What is your response to the findings of David Martill and David Unwin in their study, "Small Spheres in Fossil Bones: Blood Corpuscles or Diagenetic Products?"? Their claim is that they were FOSSILIZED RBC's, or actually pyrite framboids. Their research at least makes it SEEM as if these are not actually RBC's. Of course, the other hypothesis is that these are bacterial microfilms, which at some point someone has to wonder, "How did the bacteria get inside of a fossilized bone, and manage to leave RBC-like remnants inside?" Grace in Yahweh, THE Creator Jason.

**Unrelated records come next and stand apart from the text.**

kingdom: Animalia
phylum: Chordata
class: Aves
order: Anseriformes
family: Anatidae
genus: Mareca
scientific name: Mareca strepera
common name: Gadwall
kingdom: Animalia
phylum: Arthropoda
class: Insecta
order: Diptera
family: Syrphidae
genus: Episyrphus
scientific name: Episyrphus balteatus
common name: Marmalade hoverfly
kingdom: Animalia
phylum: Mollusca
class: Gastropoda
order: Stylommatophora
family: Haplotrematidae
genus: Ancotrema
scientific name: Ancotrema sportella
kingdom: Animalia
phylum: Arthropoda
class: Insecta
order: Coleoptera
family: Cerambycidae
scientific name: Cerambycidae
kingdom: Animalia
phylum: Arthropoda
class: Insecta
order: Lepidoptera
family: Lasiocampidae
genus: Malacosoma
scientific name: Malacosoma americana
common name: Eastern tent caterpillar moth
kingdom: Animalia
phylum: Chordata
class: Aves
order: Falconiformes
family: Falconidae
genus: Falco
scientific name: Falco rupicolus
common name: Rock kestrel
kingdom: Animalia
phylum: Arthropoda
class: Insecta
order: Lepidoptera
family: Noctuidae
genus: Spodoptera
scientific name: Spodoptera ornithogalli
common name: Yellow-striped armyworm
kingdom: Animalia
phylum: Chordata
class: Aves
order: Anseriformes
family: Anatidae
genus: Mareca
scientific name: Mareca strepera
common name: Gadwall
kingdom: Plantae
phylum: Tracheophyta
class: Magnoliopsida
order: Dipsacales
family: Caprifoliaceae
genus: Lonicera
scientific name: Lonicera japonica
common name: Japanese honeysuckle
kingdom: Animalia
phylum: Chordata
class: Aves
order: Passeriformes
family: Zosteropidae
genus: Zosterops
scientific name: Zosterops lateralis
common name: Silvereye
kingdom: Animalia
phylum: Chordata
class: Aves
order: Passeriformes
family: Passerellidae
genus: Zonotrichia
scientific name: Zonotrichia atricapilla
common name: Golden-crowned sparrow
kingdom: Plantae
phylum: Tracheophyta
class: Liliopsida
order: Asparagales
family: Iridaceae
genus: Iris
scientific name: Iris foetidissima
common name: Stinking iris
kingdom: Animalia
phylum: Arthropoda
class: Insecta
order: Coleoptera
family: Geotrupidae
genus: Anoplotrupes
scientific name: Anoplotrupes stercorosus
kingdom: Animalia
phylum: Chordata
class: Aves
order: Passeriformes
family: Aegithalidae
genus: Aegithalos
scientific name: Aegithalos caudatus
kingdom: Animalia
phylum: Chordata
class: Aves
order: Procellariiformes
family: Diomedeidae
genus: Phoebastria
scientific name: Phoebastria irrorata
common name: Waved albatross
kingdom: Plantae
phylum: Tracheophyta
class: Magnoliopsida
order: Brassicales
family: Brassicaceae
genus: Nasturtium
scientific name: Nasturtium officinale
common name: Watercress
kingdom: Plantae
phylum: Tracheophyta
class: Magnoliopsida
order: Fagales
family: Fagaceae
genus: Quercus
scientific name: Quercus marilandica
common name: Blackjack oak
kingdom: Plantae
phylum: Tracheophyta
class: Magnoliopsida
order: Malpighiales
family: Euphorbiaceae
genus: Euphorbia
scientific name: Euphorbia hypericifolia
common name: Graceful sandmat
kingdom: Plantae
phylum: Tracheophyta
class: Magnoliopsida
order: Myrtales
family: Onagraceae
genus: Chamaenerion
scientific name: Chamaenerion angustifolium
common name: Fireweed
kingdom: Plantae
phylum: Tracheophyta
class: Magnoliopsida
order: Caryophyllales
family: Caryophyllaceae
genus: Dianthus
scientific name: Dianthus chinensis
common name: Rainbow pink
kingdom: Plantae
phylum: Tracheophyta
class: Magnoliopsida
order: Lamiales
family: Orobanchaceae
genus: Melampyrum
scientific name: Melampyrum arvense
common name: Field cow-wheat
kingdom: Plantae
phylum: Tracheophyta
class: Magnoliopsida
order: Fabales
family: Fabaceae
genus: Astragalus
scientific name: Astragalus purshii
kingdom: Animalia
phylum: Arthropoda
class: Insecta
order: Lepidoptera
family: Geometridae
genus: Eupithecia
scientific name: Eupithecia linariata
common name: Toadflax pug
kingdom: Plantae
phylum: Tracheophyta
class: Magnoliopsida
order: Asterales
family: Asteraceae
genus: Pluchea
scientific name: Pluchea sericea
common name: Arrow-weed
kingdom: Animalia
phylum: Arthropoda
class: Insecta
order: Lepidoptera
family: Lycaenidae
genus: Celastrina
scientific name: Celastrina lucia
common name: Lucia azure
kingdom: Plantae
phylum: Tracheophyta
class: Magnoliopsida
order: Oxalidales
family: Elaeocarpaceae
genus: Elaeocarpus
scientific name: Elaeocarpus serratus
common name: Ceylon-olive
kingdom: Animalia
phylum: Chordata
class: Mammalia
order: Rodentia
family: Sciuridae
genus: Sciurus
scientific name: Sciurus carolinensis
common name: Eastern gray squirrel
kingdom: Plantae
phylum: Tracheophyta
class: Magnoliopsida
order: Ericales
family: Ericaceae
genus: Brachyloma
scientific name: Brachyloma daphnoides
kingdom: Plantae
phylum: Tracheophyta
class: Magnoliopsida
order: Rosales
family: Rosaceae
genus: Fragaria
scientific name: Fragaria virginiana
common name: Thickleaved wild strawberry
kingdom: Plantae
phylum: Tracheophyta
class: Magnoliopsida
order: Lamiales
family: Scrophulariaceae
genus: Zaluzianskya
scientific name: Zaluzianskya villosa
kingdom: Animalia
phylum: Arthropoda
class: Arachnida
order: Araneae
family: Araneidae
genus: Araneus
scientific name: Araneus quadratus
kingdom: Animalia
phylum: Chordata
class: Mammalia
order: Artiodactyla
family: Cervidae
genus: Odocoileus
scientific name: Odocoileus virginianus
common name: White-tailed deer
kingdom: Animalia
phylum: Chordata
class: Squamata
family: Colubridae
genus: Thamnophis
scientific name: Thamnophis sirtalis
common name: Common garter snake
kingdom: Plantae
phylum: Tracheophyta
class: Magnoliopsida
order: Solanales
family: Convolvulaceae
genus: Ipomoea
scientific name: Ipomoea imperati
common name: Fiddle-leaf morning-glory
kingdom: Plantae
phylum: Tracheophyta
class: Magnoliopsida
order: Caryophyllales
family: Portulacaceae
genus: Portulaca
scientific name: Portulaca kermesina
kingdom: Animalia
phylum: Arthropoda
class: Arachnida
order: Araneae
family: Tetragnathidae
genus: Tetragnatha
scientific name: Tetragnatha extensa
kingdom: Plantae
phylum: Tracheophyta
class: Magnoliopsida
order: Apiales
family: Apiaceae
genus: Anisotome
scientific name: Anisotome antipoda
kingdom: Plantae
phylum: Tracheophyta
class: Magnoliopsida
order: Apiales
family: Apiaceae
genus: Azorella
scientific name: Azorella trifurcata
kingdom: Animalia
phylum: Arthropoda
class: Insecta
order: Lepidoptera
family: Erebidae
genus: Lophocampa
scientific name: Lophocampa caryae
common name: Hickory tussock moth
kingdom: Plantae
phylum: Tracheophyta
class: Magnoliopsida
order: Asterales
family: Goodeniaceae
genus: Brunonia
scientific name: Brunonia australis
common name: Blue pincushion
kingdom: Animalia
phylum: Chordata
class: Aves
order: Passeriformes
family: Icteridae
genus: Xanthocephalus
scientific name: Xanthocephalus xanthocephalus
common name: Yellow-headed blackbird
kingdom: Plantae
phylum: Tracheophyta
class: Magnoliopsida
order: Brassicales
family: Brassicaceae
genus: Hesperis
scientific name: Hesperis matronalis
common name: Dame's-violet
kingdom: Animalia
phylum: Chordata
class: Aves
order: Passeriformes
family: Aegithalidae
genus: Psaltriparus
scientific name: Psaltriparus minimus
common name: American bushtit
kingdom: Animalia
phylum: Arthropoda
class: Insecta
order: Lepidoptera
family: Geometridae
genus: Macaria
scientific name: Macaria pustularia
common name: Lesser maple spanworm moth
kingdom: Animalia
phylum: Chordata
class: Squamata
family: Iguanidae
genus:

Ever since the Mary H. Schweitzer's popularization of the "first" find of dino blood cells ... evo's have been at it trying to explain this thing away -- pitifully. (RBC's have been found in dino's as far back as the early 90's -- they were just in deep denial about it. Check out this article in Science in 1993!
Even Schweitzer herself had found them in '97, but nobody would listen to her then.
At first, in 2005, evo's tried to say that iron ions from the hemoglobin had catalyzed the "super polymerization" of the proteins, effectively making them into sheets of plastic-y material. They gave up on that pretty quick, since the muscle and blood had iron but the bone cells had little. Then they came up with the silly "biofilm" postulate -- oh my! A biofilm is a sorta slime that a group of bacteria will gang up together and ooze out and surround themselves with it. This protects them from fungal invaders and other damages. You could think of it as "bacterial snot." So this just happened to wind up in chunks -- yeah, sorta like boogers -- and they just happened to look like red blood cells (RBCs)? I don't think so. Each "booger" is exactly the shape of a modern reptile RBC. Each is also the exact size. Each is also -- red! And ... they are all lined up single-file going through a "tunnel" (a vein) running through one of the Haversian Canals in the bone tissue. Get -- over -- it -- evo's !!! These are RBCs in a blood vessel! And they're still there intact as complex biological molecular constructions -- after 68 mill yrs? NOT. Maybe the 4358 yrs since that t-rex drowned in Noah's Flood ... but not any longer than 100K years ... definitely not millions of years! So, as for the pyrite chunks ... much like the biofilm ... that argument is pitifully flimsy wishful thinking! Think about it. They are stuck! God bless ya Jason, I hope that this helped.